Cela s’est construit en modifiant, en travaillant sur la temporalité ?


Oui, c’est très important. Parce que dans Ronald, il y a un temps très théâtral. Je prends des éléments de la performance ou des actions, mais ce qui m’intéresse, c’est de les structurer de façon très particulière. Dans cette pièce, le temps change totalement, parce que le public est constamment obligé de lire, il doit regarder le texte. Pour cela, les actions doivent être étirées dans le temps et contenir beaucoup de nuances sans être trop différentes les unes des autres. J’ai cherché à préserver la tranquillité du public, le temps de la lecture. Être simultanément obligé de lire et de regarder des scènes mouvementées est un facteur d’anxiété. On ne peut pas tout suivre à la fois. Donc, cette nécessité a été très positive.
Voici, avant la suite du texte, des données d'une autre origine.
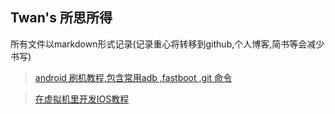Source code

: ## Twan's 所思所得

所有文件以markdown形式记录(记录重心将转移到github,个人博客,简书等会减少书写)

> [android 刷机教程,包含常用adb ,fastboot ,git 命令](https://github.com/twangithub/TwanLib/blob/master/1\)%20android%E5%B8%B8%E7%94%A8%E5%91%BD%E4%BB%A4.md)

> [在虚拟机里开发IOS教程](https://github.com/twangithub/TwanLib/blob/master/ios%E5%BC%80%E5%8F%91%E7%AC%94%E8%AE%B0.md)

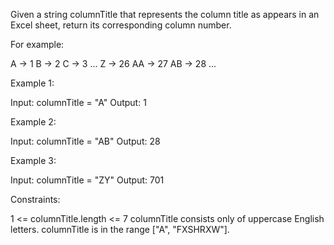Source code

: Given a string columnTitle that represents the column title as appears in an
Excel sheet, return its corresponding column number.

For example:


A -> 1
B -> 2
C -> 3
...
Z -> 26
AA -> 27
AB -> 28 
...



Example 1:


Input: columnTitle = "A"
Output: 1


Example 2:


Input: columnTitle = "AB"
Output: 28


Example 3:


Input: columnTitle = "ZY"
Output: 701



Constraints:


1 <= columnTitle.length <= 7
columnTitle consists only of uppercase English letters.
columnTitle is in the range ["A", "FXSHRXW"].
Elle a conditionné l’espace comme l’écriture du plateau. Cette qualité de temps, son étirement, m’a imposé un autre type de scènes, plus concrètes, avec des actions minimales. C’était très intéressant, cette recherche d’une grande théâtralité apparemment pauvre. Comment créer une empreinte théâtrale particulière avec très peu d’éléments : l’action de lire, le silence, et quelques images scéniques.